Williams averaged 18.8 points and 7.5 assists per game in his senior season at Tennesse and led the Volunteers to a No. 2 seed in the NCAA Tournament.Jeff Roberson/AP/Associated Press

At Tennessee, Williams thrived academically with the express purpose of getting his degree in three years and declaring for the NBA Draft after three seasons. He took 18 credits per semester, while most of the other athletes took 12.

On the floor, he started all but three games in three seasons, joining Washington Wizards rookie second-round pick Admiral Schofield as integral parts of Tennessee’s basketball resurgence. The Volunteers reached the NCAA regional semifinals before losing to Purdue, which was led by a 29-point performance by fellow Celtics draftee Carsen Edwards.

Williams’s legacy at Tennessee is one of an all-time great who flourished academically and athletically, always remaining his geeky self.

“Grant’s a goofy dude. Unlike a lot of young people, he’s comfortable in his own skin,” Oliver said. “I think he knows who he is. His parents have done a great job. Both his mom and dad have been tremendous in helping keep their kid grounded, but more importantly keeping their kid confident in terms of who he is and being OK with it, it’s OK to be a nerd, a guy who is academic in nature and not out there in a club all night doing nonsense. It’s OK to do your homework and go to bed on time and be a good kid.”

Oliver said Grant would find time after classes and practice to attend Oliver’s 15-year-old son’s middle school games or pick up and spin around Oliver’s 9-year-old son on his shoulders, with the ability to relate to both.

“We’ll never get a guy like that again that checks all those boxes,” Oliver said. “I told Grant, sometimes even though you’re going to be great and you’re destined for greatness, everyone doesn’t see it. Everyone didn’t see Kawhi Leonard coming out. Everyone didn’t see Damian Lillard and those types of guys coming out. Not saying Grant’s going to be Kawhi or Damian, but those guys are NBA stars that were two-star high school recruits and three-star high school recruits.”

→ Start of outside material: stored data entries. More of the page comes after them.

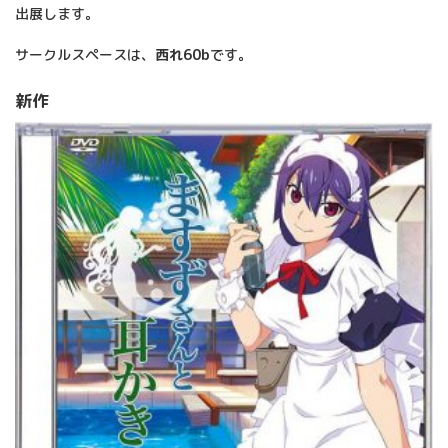
出展します。
サークルスペースは、
西れ60b
です。
新作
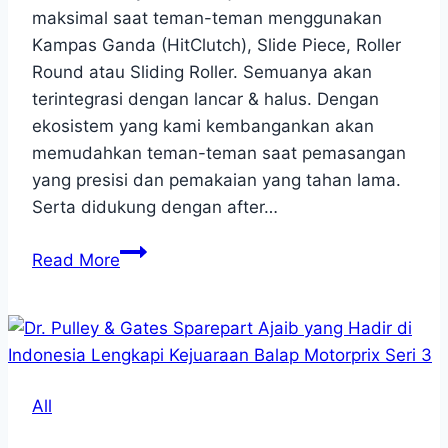
maksimal saat teman-teman menggunakan
Kampas Ganda (HitClutch), Slide Piece, Roller
Round atau Sliding Roller. Semuanya akan
terintegrasi dengan lancar & halus. Dengan
ekosistem yang kami kembangankan akan
memudahkan teman-teman saat pemasangan
yang presisi dan pemakaian yang tahan lama.
Serta didukung dengan after…
MAKIN
Read More
KOMPLIT,
Akselerasi
seimbang
&
Responsif
All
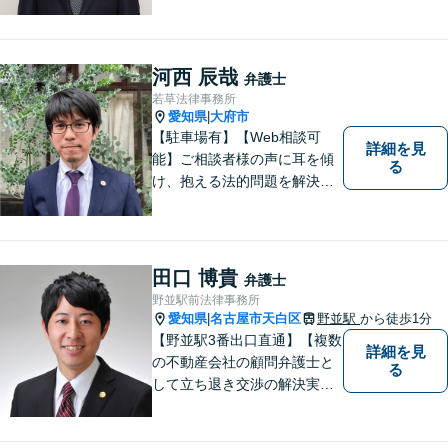
産問題／交通事故に注力して
います（これらの分野は初回
３０分程度相談無料）。実績
多数。
河西 辰哉
弁護士
若草法律事務所
愛知県
大府市
|
【駐車場有】【Web相談可
詳細を見
能】ご相談者様の声に耳を傾
る
け、抱える法的問題を解決す
るために全力を尽くします。
どんな困難も共に乗り越え
て、明るい未来へと進みまし
ょう。 地域のみなさまからの
田口 博貴
弁護士
ご相談、お待ちしておりま
野並駅前法律事務所
す。
愛知県
名古屋市天白区
野並駅
から徒歩1分
|
【野並駅3番出口直通】【複数
詳細を見
の不動産会社の顧問弁護士と
る
して立ち退き交渉の解決実績
多数】立ち退き（賃借人側で
賃料不払いの場合を除く）、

Williams said now that the academic part of his life is over for now, he can concentrate on basketball, but that won’t stop from trying to find a Catan (his favorite board game) tournament in Boston.

Williams will continue to feed his hunger for knowledge on and off the floor, embracing his eccentric ways while trying to become the next great Celtic.

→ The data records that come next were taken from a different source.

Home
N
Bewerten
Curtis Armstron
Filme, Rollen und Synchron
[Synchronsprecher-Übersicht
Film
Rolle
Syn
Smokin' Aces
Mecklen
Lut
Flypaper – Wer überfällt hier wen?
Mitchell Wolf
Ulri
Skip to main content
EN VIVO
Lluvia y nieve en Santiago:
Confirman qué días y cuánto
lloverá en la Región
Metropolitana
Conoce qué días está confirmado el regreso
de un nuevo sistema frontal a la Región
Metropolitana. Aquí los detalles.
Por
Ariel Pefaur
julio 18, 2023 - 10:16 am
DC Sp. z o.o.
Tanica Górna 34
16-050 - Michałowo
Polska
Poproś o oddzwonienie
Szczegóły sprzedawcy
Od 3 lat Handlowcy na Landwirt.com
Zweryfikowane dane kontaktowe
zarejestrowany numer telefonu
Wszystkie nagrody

“I feel like I’ve never been able to focus on the sport that I love,” he said. “More so now I got that degree in my pocket, I can challenge myself to learn the game as much as I can. I’m also excited about what I can accomplish in the future. I want to learn about everything. It’s great to have the versatility we have in our family. We have guys in sports and music and educational background. It kind of formed who I am today and I am surrounded by people from high school, college, and before then that had different interests, as well. Everything has kind of shaped into being the person that I am.”